A Dual-Task Paradigm to Investigate Sentence Comprehension Strategies in Language Models
For researchers studying human-like language processing in AI, this work provides a new behavioral paradigm to probe how resource limitations affect comprehension strategies, though the findings are incremental as they extend known human-like behaviors to additional models and tasks.
The paper proposes a dual-task paradigm combining arithmetic and sentence comprehension to test whether cognitive resource constraints shift language models toward plausibility-based comprehension. Results show that GPT-4o, o3-mini, and o4-mini exhibit a larger accuracy gap between plausible and implausible sentences under dual-task conditions, mirroring human rational inference.
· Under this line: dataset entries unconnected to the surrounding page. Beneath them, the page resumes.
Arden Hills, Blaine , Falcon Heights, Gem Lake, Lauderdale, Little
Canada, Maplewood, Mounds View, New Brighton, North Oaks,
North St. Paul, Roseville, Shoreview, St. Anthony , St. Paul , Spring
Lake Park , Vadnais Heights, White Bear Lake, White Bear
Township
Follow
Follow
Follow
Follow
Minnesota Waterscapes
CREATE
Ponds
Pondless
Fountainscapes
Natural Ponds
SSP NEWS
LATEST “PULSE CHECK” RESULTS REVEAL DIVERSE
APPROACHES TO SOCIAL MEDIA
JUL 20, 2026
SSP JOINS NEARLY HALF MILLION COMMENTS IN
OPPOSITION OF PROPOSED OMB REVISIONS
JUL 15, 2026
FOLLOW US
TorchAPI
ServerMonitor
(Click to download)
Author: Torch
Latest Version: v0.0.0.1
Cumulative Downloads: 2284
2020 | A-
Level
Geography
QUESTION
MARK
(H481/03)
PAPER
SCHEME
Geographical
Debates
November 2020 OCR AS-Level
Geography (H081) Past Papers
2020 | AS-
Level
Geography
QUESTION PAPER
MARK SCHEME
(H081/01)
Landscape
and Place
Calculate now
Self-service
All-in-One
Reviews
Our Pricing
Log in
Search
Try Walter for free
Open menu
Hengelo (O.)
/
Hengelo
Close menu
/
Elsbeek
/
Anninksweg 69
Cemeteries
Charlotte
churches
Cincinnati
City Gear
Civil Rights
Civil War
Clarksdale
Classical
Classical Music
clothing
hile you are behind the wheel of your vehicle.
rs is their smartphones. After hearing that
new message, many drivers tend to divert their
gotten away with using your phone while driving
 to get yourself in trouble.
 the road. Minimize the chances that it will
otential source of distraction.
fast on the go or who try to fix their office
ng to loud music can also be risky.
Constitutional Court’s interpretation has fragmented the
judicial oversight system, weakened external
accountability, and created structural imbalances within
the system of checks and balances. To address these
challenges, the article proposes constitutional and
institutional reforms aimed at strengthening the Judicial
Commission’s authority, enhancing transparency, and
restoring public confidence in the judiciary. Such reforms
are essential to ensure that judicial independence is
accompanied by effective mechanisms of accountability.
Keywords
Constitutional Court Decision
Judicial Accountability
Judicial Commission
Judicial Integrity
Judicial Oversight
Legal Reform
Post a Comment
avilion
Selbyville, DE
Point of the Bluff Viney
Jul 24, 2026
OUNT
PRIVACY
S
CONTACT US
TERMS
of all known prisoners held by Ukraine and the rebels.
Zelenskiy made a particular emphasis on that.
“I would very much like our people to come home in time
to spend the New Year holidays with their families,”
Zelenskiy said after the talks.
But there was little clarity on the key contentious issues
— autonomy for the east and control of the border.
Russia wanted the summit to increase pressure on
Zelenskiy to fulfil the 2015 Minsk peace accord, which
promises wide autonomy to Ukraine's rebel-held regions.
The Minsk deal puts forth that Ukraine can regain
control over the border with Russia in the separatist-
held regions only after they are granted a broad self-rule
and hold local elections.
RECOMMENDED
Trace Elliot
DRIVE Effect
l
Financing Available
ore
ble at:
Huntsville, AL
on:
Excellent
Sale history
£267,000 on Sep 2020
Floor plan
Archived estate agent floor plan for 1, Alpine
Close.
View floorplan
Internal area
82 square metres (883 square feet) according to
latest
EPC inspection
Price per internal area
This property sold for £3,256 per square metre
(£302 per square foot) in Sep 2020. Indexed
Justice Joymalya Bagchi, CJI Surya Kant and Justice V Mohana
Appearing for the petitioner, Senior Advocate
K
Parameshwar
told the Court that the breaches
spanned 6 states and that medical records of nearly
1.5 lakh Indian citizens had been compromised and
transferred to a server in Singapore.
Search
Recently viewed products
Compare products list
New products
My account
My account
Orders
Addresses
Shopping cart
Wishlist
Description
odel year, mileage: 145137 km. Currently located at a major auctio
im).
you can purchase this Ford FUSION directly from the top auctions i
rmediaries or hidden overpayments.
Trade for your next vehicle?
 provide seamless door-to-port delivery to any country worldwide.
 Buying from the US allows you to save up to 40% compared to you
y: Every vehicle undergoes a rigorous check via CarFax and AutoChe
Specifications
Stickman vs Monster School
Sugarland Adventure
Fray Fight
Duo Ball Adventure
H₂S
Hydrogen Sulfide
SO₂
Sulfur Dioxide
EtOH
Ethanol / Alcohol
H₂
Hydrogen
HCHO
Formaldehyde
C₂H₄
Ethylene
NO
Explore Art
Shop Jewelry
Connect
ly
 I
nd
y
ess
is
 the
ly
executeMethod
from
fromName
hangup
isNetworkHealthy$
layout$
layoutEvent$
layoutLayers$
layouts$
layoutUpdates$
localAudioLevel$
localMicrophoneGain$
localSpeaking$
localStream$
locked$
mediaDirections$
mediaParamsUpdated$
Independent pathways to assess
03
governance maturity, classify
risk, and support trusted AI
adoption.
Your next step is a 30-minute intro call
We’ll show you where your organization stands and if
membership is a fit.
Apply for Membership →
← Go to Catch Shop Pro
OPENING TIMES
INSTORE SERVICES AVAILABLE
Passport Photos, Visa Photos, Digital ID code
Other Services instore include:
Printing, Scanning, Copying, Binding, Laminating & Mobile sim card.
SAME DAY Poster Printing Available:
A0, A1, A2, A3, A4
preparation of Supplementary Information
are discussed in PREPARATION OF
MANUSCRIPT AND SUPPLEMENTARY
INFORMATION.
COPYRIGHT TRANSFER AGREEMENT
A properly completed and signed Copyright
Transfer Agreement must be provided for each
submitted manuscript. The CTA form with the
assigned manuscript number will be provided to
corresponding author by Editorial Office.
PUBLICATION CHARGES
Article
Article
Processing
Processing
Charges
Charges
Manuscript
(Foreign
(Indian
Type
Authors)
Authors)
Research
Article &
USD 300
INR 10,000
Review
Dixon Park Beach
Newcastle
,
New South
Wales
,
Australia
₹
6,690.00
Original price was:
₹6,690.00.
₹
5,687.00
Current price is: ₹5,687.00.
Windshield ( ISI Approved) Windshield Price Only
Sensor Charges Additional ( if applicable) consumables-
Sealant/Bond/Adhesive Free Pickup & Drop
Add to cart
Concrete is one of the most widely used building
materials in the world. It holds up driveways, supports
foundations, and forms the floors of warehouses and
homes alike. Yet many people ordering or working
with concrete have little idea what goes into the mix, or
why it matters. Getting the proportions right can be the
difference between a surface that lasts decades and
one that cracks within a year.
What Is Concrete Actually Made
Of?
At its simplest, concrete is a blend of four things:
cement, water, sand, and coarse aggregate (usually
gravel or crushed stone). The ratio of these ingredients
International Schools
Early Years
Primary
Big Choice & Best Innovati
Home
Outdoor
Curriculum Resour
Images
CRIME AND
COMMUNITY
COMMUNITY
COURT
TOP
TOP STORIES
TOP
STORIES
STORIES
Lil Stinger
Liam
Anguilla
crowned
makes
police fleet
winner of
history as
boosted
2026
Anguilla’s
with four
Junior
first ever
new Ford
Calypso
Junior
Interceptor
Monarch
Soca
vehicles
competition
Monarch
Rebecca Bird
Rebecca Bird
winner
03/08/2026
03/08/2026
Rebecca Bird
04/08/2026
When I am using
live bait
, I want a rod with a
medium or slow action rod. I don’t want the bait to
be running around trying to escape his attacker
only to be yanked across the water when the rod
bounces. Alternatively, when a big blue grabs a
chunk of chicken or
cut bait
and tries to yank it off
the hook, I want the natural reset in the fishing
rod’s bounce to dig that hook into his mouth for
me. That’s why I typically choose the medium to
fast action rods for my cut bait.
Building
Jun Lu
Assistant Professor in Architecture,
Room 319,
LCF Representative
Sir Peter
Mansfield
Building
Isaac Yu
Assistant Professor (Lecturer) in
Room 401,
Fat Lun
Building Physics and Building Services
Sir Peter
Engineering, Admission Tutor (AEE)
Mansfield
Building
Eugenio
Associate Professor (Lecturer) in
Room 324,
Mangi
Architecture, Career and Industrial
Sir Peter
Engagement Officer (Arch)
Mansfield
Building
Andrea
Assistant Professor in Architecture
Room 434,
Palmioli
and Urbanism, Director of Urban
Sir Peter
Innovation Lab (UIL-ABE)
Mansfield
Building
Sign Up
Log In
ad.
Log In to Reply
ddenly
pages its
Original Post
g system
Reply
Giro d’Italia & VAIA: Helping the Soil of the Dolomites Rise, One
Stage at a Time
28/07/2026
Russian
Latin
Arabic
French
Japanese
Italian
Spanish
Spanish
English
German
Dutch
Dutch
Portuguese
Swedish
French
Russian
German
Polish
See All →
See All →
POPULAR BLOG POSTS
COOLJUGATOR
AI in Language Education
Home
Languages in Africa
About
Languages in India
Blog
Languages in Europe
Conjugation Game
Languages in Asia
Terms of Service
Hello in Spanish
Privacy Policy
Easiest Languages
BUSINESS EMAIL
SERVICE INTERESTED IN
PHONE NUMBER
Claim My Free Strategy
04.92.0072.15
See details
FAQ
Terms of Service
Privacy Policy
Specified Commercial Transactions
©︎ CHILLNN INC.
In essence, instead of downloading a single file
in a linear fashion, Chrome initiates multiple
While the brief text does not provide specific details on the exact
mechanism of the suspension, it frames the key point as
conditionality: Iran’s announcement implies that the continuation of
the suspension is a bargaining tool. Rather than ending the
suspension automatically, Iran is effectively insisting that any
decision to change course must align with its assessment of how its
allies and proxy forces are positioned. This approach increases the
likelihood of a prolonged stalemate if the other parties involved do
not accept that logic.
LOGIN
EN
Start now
Language models (LMs) behave more like humans when their cognitive resources are restricted, particularly in predicting sentence processing costs such as reading times. However, it remains unclear whether such constraints similarly affect sentence comprehension strategies. Besides, existing methods do not directly target the balance between memory storage and sentence processing, which is central to human working memory. To address this issue, we propose a dual-task paradigm that combines an arithmetic computation task with a sentence comprehension task, such as "The 2 cocktail + blended 3 =..." Our experiments show that under dual-task conditions, GPT-4o, o3-mini, and o4-mini shift toward plausibility-based comprehension, mirroring humans' rational inference. Specifically, these models show a greater accuracy gap between plausible sentences (e.g., "The cocktail was blended by the bartender") and implausible sentences (e.g., "The bartender was blended by the cocktail") in the dual-task condition compared to the single-task conditions. These findings suggest that constraints on the balance between memory and processing resources promote rational inference in LMs. More broadly, they support the view that human-like sentence comprehension fundamentally arises from the allocation of limited cognitive resources.